Start of Block

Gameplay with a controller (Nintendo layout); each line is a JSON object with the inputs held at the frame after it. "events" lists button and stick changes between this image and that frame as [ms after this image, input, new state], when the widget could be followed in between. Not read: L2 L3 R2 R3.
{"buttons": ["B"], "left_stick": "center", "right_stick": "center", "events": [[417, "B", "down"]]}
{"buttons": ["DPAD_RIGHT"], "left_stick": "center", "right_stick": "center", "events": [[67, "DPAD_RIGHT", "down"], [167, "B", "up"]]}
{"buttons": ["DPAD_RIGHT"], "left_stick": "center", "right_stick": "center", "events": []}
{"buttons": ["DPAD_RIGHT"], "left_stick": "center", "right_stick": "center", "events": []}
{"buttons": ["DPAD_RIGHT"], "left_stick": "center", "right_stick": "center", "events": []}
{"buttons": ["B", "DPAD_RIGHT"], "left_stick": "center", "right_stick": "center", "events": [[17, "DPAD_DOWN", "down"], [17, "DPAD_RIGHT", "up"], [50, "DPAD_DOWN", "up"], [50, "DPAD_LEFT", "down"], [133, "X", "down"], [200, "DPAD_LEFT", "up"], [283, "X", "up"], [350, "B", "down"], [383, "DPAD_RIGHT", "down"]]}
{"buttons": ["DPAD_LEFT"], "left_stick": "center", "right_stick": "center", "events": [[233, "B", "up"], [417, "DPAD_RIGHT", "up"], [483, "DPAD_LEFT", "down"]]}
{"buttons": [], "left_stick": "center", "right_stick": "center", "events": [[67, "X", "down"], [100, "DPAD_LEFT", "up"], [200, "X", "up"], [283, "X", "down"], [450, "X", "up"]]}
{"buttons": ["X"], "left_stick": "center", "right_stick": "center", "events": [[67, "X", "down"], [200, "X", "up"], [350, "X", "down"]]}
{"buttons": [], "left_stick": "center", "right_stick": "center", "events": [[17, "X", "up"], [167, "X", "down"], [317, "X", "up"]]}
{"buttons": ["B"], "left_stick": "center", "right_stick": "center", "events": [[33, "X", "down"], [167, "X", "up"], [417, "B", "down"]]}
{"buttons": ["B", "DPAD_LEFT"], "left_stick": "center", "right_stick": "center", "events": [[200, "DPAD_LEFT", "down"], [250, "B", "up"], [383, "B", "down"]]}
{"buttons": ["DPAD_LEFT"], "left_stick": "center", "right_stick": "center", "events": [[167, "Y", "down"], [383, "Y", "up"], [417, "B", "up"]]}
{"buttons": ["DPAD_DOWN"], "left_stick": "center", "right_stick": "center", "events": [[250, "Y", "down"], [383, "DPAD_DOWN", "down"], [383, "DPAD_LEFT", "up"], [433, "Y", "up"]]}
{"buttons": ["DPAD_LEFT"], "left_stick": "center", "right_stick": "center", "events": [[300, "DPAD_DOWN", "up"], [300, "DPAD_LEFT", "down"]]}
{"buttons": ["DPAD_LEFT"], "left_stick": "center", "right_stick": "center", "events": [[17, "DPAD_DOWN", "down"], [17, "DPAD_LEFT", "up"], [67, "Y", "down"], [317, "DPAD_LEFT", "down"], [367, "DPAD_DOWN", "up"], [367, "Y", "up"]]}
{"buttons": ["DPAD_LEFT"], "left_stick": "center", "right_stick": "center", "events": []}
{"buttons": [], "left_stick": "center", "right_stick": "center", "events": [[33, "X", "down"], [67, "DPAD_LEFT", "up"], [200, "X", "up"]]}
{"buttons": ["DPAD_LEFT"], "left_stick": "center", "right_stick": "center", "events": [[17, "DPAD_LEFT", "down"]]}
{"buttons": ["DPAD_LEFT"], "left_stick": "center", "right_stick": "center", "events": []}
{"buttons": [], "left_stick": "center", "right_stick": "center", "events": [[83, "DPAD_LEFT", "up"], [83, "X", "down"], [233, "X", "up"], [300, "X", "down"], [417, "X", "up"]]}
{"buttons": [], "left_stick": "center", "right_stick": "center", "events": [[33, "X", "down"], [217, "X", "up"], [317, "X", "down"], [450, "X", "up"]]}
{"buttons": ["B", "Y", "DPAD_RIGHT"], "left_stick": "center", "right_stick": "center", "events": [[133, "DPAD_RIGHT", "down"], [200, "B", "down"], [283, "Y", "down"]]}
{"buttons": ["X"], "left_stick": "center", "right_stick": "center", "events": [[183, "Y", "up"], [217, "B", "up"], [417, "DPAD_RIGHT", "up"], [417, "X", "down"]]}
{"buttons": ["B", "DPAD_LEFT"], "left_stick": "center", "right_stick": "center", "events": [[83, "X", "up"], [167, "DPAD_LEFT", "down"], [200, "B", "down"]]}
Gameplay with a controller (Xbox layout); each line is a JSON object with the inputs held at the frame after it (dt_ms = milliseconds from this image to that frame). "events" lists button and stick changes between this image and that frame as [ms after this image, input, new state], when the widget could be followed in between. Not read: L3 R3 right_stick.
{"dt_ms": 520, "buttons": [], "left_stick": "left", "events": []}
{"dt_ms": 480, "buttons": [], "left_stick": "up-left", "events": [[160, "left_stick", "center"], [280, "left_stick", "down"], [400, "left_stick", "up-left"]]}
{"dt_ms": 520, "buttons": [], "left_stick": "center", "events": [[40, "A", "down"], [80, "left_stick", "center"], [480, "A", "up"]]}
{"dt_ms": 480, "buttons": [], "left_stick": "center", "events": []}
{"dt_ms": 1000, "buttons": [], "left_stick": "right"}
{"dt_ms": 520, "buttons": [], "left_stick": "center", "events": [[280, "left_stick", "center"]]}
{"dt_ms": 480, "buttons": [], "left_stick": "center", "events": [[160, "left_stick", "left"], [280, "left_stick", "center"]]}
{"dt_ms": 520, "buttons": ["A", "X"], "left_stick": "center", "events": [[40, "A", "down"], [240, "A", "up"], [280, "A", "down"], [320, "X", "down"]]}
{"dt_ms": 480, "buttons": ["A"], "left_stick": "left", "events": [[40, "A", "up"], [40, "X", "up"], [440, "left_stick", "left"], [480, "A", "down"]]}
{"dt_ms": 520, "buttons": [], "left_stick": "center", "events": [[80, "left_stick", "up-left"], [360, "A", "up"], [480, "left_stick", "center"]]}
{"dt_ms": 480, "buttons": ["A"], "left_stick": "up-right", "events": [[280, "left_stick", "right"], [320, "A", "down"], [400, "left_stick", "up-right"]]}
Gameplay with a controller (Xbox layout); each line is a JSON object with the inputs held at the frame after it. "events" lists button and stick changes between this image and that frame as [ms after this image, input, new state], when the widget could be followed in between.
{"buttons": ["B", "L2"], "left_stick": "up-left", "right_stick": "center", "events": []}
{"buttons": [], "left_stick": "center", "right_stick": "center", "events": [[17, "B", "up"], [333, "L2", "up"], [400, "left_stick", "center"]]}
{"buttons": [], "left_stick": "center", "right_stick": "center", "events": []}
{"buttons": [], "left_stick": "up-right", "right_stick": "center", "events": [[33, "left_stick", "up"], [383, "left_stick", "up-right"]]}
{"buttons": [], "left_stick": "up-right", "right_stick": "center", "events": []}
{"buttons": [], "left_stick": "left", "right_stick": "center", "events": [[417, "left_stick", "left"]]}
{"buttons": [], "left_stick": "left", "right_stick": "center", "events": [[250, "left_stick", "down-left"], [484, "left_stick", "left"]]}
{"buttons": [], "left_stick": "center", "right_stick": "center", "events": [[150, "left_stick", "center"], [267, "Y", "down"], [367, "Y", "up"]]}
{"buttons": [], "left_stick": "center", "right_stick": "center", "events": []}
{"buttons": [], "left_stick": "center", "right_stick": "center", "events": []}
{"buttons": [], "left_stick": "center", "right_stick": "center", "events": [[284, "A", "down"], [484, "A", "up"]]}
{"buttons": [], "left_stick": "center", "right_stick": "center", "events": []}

End of Block

▸ Problem: Every line holding the word "read" should be copied out of the material.

▸ Finished exercise:
Gameplay with a controller (Nintendo layout); each line is a JSON object with the inputs held at the frame after it. "events" lists button and stick changes between this image and that frame as [ms after this image, input, new state], when the widget could be followed in between. Not read: L2 L3 R2 R3.
Gameplay with a controller (Xbox layout); each line is a JSON object with the inputs held at the frame after it (dt_ms = milliseconds from this image to that frame). "events" lists button and stick changes between this image and that frame as [ms after this image, input, new state], when the widget could be followed in between. Not read: L3 R3 right_stick.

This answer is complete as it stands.